Let's discuss some strategic moves Target has made to engage customers and why the retail company is putting the right pieces in place to ensure long-term growth.
Curbside pickup and returns
There are two key ways to grow sales in retail -- average more sales per store, or build more stores. Target is focused on generating more sales per store, which is the safer option because it requires less spending. And Target has repeatedly said it is implementing a conservative strategy to try to reduce its inventory and be well positioned to endure weakness in consumer spending.
After enduring years of treading water in the wake of Amazon's disruption of the retail industry, Target has since done a masterful job expanding its mobile ordering, pickup, and return options, as well as building out its Target Circle rewards program (more on that later). All these features work together to provide a better customer experience. Through the app, customers can look up an item and find the aisle where it is located. Or they can simply order ahead and do curbside pickup.
Making the returns process as easy as possible has been a long-standing challenge for retailers. Target hopes that its drive-up returns option will build trust with consumers. It also partnered with Starbucks (SBUX 0.29%) so that customers can now order a beverage with their curbside order or return. Since most Target stores feature a Starbucks, this strategy is simply using existing resources more effectively. If it works, it will be an easy way to grow margins and earnings without having to spend a lot of money on new stores.
These ideas were no accident. Target listened to its customers, and the resounding request was to incorporate returns and Starbucks beverage ordering into the curbside offering.
The most important measure of effectiveness is wait time. Impressively, Target said that the average wait time to process a return is within three minutes, which is the same as a curbside order.
Target Circle
Target Circle is the company's free loyalty and rewards program. Using the Target App, anyone can get 1% off their Target order. Target Circle members all get exclusive deals for specific items or a general perk like saving money after spending a certain amount in one order.

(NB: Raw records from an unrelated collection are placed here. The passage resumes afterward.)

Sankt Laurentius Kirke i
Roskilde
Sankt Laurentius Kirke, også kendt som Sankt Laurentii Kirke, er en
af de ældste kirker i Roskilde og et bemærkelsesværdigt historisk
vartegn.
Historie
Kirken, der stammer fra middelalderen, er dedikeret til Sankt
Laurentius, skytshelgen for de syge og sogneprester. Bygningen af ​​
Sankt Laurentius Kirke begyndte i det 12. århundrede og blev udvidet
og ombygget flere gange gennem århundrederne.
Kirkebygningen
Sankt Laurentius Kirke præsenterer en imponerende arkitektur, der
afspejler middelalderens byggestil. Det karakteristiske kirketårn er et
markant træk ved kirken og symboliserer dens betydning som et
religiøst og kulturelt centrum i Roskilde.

During the second quarter, Target hosted Circle Week, which featured savings opportunities for members. Target added half a million new Circle members during the week, which is 3.5 times the average number of new members it gets per week. Target now has over 100 million Circle members.

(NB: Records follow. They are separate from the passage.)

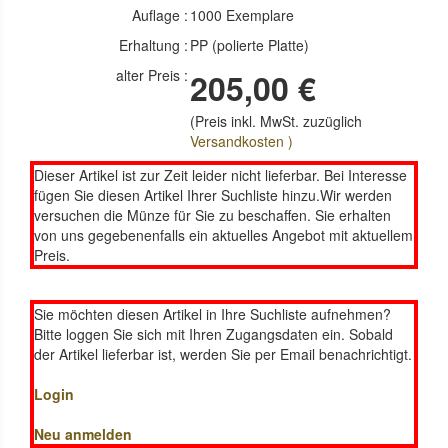
Auflage :
1000 Exemplare
Erhaltung :
PP (polierte Platte)
alter Preis :
205,00 €
(Preis inkl. MwSt. zuzüglich
Versandkosten )
Dieser Artikel ist zur Zeit leider nicht lieferbar. Bei Interesse
fügen Sie diesen Artikel Ihrer Suchliste hinzu.Wir werden
versuchen die Münze für Sie zu beschaffen. Sie erhalten
von uns gegebenenfalls ein aktuelles Angebot mit aktuellem
Preis.
Sie möchten diesen Artikel in Ihre Suchliste aufnehmen?
Bitte loggen Sie sich mit Ihren Zugangsdaten ein. Sobald
der Artikel lieferbar ist, werden Sie per Email benachrichtigt.
Login
Neu anmelden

Responding to customers' needs
Target can't control the business cycle, interest rates, or consumer spending trends. But what it can do is improve the customer experience by listening to customers. Target's app has come a long way in recent years. It now features the ability to save with Circle rewards, ship an item to your house, curbside order, pickup, return, and even get a beverage. Target has essentially improved the three most important aspects of its business -- in-store, e-commerce, and curbside.
A stock worth buying and holding
Target's long-term future looks bright. The company has an incredibly powerful brand and is putting the pieces in place to differentiate itself from other retailers. For long-term investors, this is a much-needed vote of confidence that Target stock is worth owning. For investors who don't own Target, it's a signal that the company is focused on what matters most, and is a green light to buy the stock at its reduced price.
Aside from Target's growth prospects, a core reason for owning the stock is Target's $1.10 per share quarterly dividend and 52 consecutive years of dividend increases, making it a Dividend King. The sell-off in Target stock has boosted the stock's forward dividend yield to 3.4%, which is far higher than the 1.5% yield of the S&P 500. Target's performance may ebb and flow. But its ability to consistently raise the dividend no matter what makes the stock an excellent choice for investors who like generating returns without the need to sell stock or who are looking to supplement income in retirement.
Target continues to be an industry leader that is simply dealing with short-term challenges. When a great business has its stock sell off for reasons that have nothing to do with the long-term investment thesis, that's usually a great time to buy.